[Date Prev][Date Next][Thread Prev][Thread Next][Date Index][Thread Index]

Re: Registering a charset alias



I agree with you, but I think we're talking past each other.

We should recommend UTF-8 for *output* (i.e. authors, servers, etc),
but, in order to make it easier for new implementations, we should
also document the names that are accepted for *input*. This is what
Anne was referring to (the burden of reverse-engineering).

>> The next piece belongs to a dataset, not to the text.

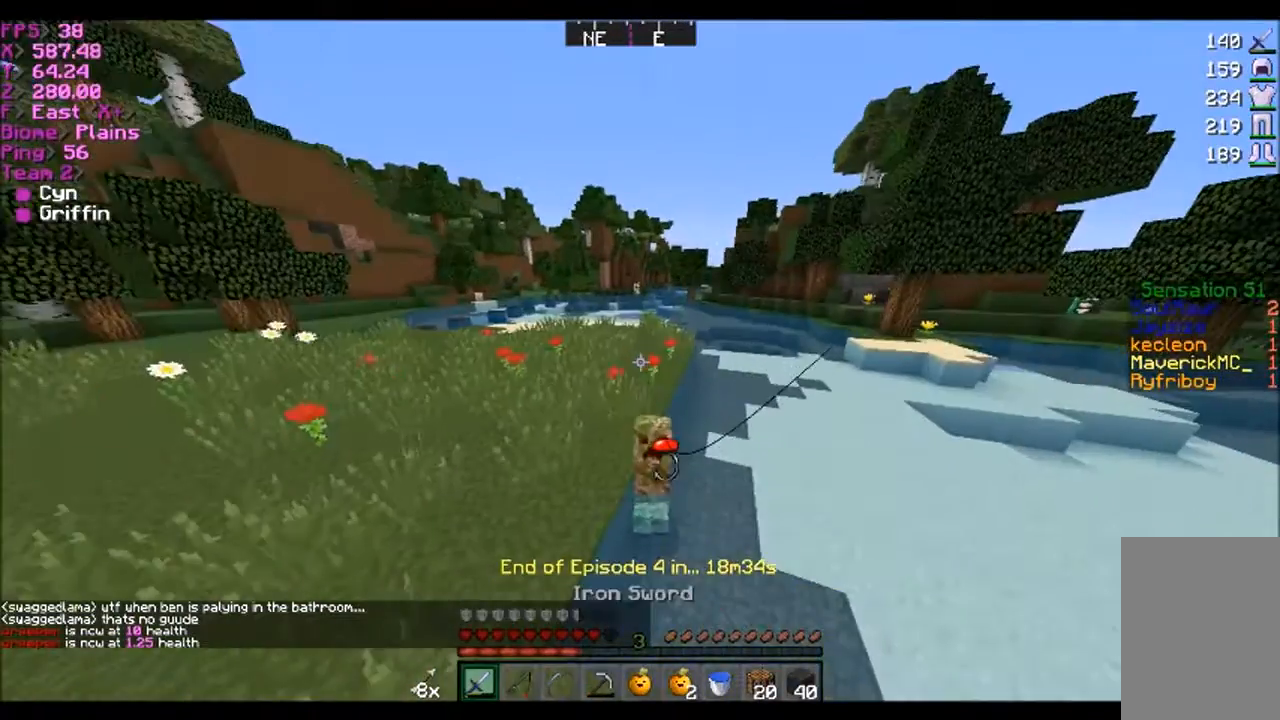
{"keys": ["w"], "mouse": [], "events": [[67, "a", "down"], [100, "mouse_left", "down"], [334, "a", "up"], [334, "mouse_left", "up"], [400, "mouse_left", "down"], [500, "mouse_left", "up"]]}
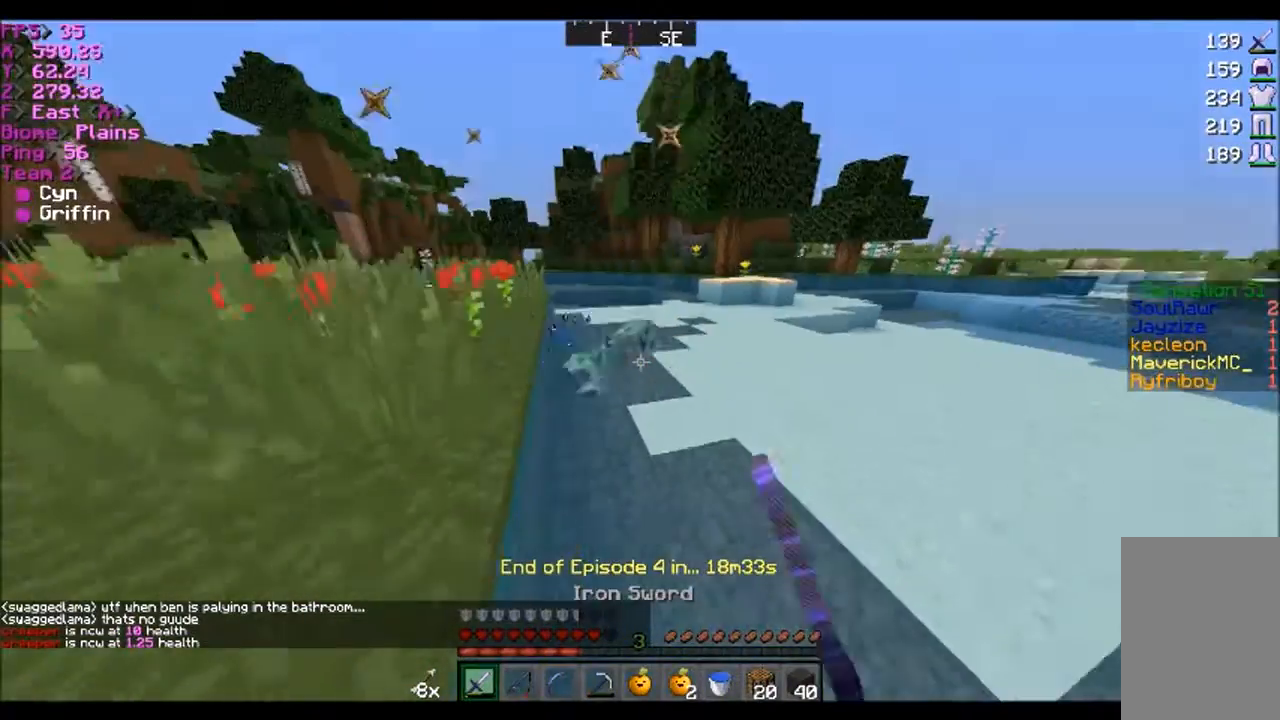
{"keys": ["w"], "mouse": [], "events": [[100, "a", "down"], [267, "a", "up"]]}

(We don't even need to try very hard to recommend UTF-8, because the
world is already moving in that direction, at least on the Web.)

Erik

On Fri, Aug 14, 2009 at 4:49 PM, Shawn Steele<Shawn.Steele@microsoft.com> wrote:
> I'd encourage moving toward UTF-8.  Assuming that existing stuff works OK, then adding "better" ways for non-Unicode data to be passed around doesn't accomplish much.  Anyone working to use the "better" method could just as easily (or more easily) just move to UTF-8.
>
> -Shawn
>
> -----Original Message-----
> From: Erik van der Poel [mailto:erikv@google.com]
> Sent: Friday, August 14,  2009 16:18
> To: Markus Scherer
> Cc: Shawn Steele; Ira McDonald; Anne van Kesteren; ietf-charsetsianaorg
> Subject: Re: Registering a charset alias
>
> No, I don't think we should recommend behavior that is more lenient
> than what the major browsers currently do. (I believe the major
> browsers don't strip "x-"?)
>
> So I don't think the following spec from HTML 5, section 2.7 is very
> good either:
>
> "When comparing a string specifying a character encoding with the name
> or alias of a character encoding to determine if they are equal, user
> agents must use the Charset Alias Matching rules defined in Unicode
> Technical Standard #22. [UTS22]
>
> For instance, "GB_2312-80" and "g.b.2312(80)" are considered equivalent names."
>
> The general approach should be: As lenient as the major browsers, but
> not more lenient. Lenience leads to a proliferation of garbage.
>
> I chose the name x-x-big5 for an internal X-Windows-only encoding for
> Big5 that only had 2-byte characters, no ASCIIs. That name was
> intended to be used only internally, within Netscape, but our X
> resource file was written in plain ASCII, and Microsoft picked that
> up, assuming that x-x-big5 was ordinary big5. I shouldn't have exposed
> that name in a plain text file, nor should I have put that name in the
> same namespace as ordinary charsets.
>
> Erik
>
> On Fri, Aug 14, 2009 at 4:03 PM, Markus Scherer<markus.icu@gmail.com> wrote:
>> How about a general rule (maybe in HTML 5) that if x-abc is not recognized
>> then the implementation should strip the x- and try abc instead. Apparently,
>> this may need to be done multiple times, to deal with x-x-big5. (Whoever
>> came up with *that*?)
>>
>> markus
>>
>
>